Data federation is the process of aggregating data from different sources into a virtual database. This allows data to be combined resulting in more insightful analytics and business intelligence. The key advantage with data federation is that the data isn’t duplicated into another table but rather queried on the fly from the original source into a virtual table that is used for further analytics.
However, federating massive amounts of data can become time consuming. The query time for federation is not only long-delayed due to the source’s execution of the query, but also from the data transfer (latency) time from the source to SAP Data Warehouse Cloud. Here, I will state some features SAP Data Warehouse Cloud has to monitor performance, as well as go through some steps you can take to increase your federation query performance.

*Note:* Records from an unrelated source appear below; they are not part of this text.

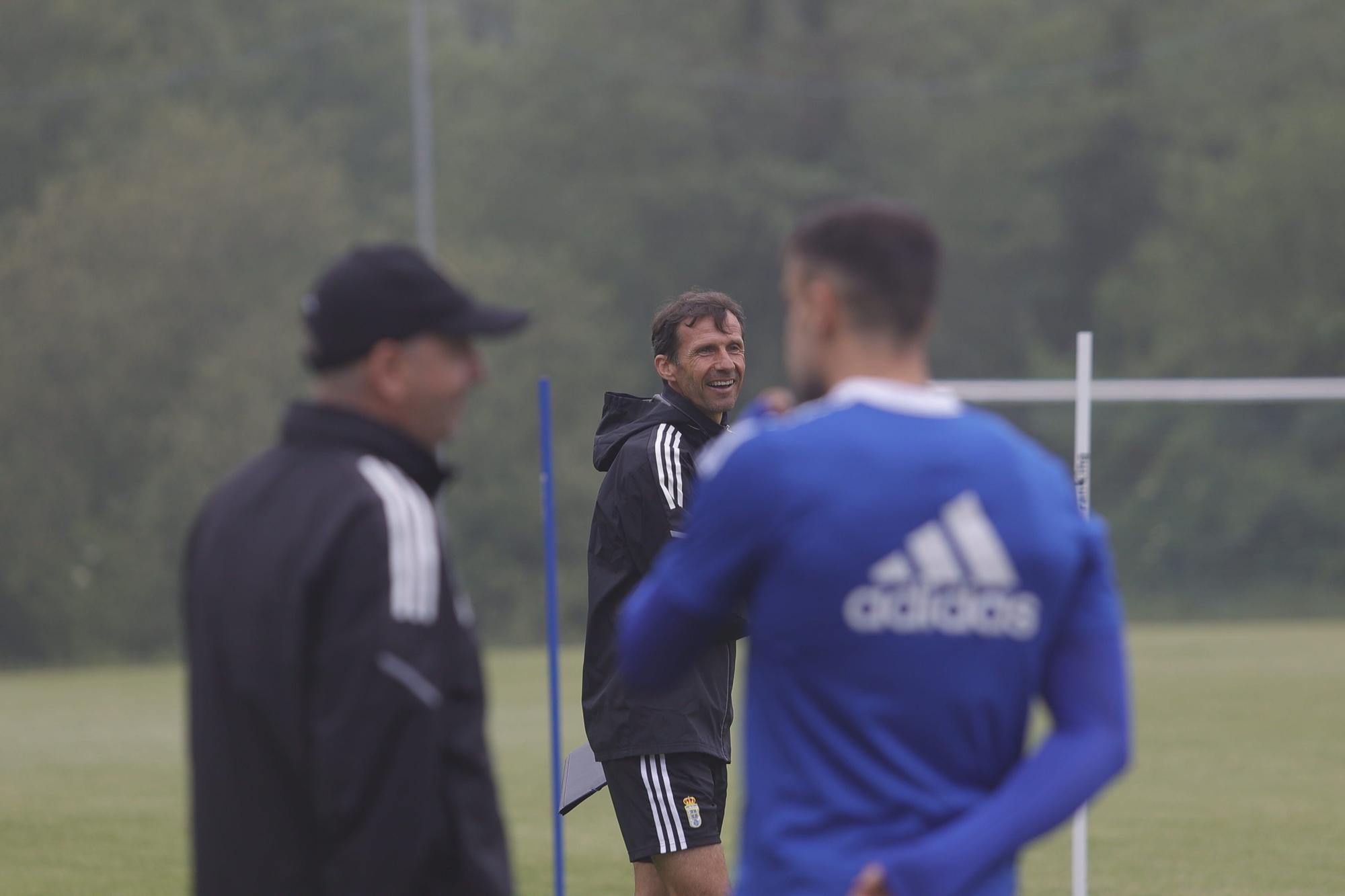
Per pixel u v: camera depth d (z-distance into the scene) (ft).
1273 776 138.31
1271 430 506.07
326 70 622.54
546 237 590.14
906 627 30.96
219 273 448.24
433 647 32.71
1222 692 209.56
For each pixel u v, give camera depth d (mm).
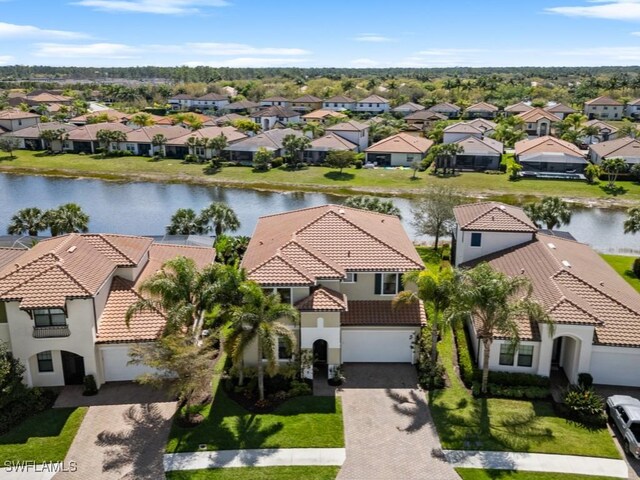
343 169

For this blog, I have used the sample database as provided by AWS Redshift, and uploaded the data as shown through AWS Redshift’s Getting Started Guide. To learn how to federate data from Redshift to SAP Data Warehouse Cloud, please refer to my former colleague’s blog, Data Federation Between SAP Data Warehouse Cloud and Amazon Redshift.
SAP Data Warehouse Cloud Performance Features
SAP Data Warehouse Cloud provides several features and tools that monitor queries and streamline performance. These features are summarized below.
- System Monitor. Monitor the performance of your system. You can see what tasks failed and dive deeper into the logs and view the statement that failed specifically.
- Restrict Remote Table Data Loads. Remove unnecessary columns and create filters. This will reduce the volume of data that is loaded in the remote table.
- Use the Data Builder to remove the unnecessary columns, define a central filter to load only the data that is needed, add new columns available in the source, or reinsert previously excluded columns.
- Cloud Connector for SAP HANA on premise.
- Run in Analytical modemay improve view performance, particularly if a union is performed.
- Remote Table Monitor. Create statistics for your remote table to improve query performance.
- Remote Query Monitor. Track queries sent to your source and analyze them.
- Activate the OLAP hint to view performance through a graphical view or a sql view.
Steps to increase query performance specific to Redshift federation
1. Geographic Locations
First and foremost, it is important to note that the geographic locations of your SAP Data Warehouse Cloud instances and hyperscaler data sources matter. If the regions are the same, the latency (or data transfer) time is reduced, thereby increasing your query performance.
2. Select only the columns you need when writing your query.
When performing the following query:
SELECT "salesid", "listid", "sellerid", "buyerid", "eventid", "dateid", "qtysold", "pricepaid", "commission", "saletime" FROM "sales_redshiftblog"
As compared to this query:
SELECT "listid", "qtysold", "commission", "dateid" FROM "sales_redshiftblog"
The top query takes 1 second to complete in SAP Data Warehouse Cloud, whereas the second one takes 755 ms to complete.
In Redshift, the top query took 995 ms, and the second query took 464 ms.
As such, it is important to only query what you need, as time and space is wasted when you query columns that do not provide value to your use case.
3. Sortkeys and Distkeys
When using sortkeys and distkeys to define your table, it appears that queries run faster when these keys are in the list of columns to select.
For example, when running
SELECT "salesid", "sellerid", "buyerid", "qtysold", "pricepaid", "commission", "saletime" FROM "sales_redshiftblog"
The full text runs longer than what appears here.